● **TASK GOAL**:
Please copy out the material, replacing each "cálcio" with "magnésio" and leaving everything else unchanged.

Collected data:
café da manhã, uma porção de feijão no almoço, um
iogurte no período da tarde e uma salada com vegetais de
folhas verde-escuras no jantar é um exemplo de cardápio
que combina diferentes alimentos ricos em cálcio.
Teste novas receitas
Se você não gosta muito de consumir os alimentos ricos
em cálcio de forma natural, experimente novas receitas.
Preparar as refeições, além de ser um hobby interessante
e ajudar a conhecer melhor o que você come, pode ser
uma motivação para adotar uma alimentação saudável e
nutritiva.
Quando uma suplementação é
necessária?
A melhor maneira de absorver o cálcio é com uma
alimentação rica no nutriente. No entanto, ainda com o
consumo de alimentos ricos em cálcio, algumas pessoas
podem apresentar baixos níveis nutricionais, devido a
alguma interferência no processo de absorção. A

● **WRITTEN SOLUTION**:
café da manhã, uma porção de feijão no almoço, um
iogurte no período da tarde e uma salada com vegetais de
folhas verde-escuras no jantar é um exemplo de cardápio
que combina diferentes alimentos ricos em magnésio.
Teste novas receitas
Se você não gosta muito de consumir os alimentos ricos
em magnésio de forma natural, experimente novas receitas.
Preparar as refeições, além de ser um hobby interessante
e ajudar a conhecer melhor o que você come, pode ser
uma motivação para adotar uma alimentação saudável e
nutritiva.
Quando uma suplementação é
necessária?
A melhor maneira de absorver o magnésio é com uma
alimentação rica no nutriente. No entanto, ainda com o
consumo de alimentos ricos em magnésio, algumas pessoas
podem apresentar baixos níveis nutricionais, devido a
alguma interferência no processo de absorção. A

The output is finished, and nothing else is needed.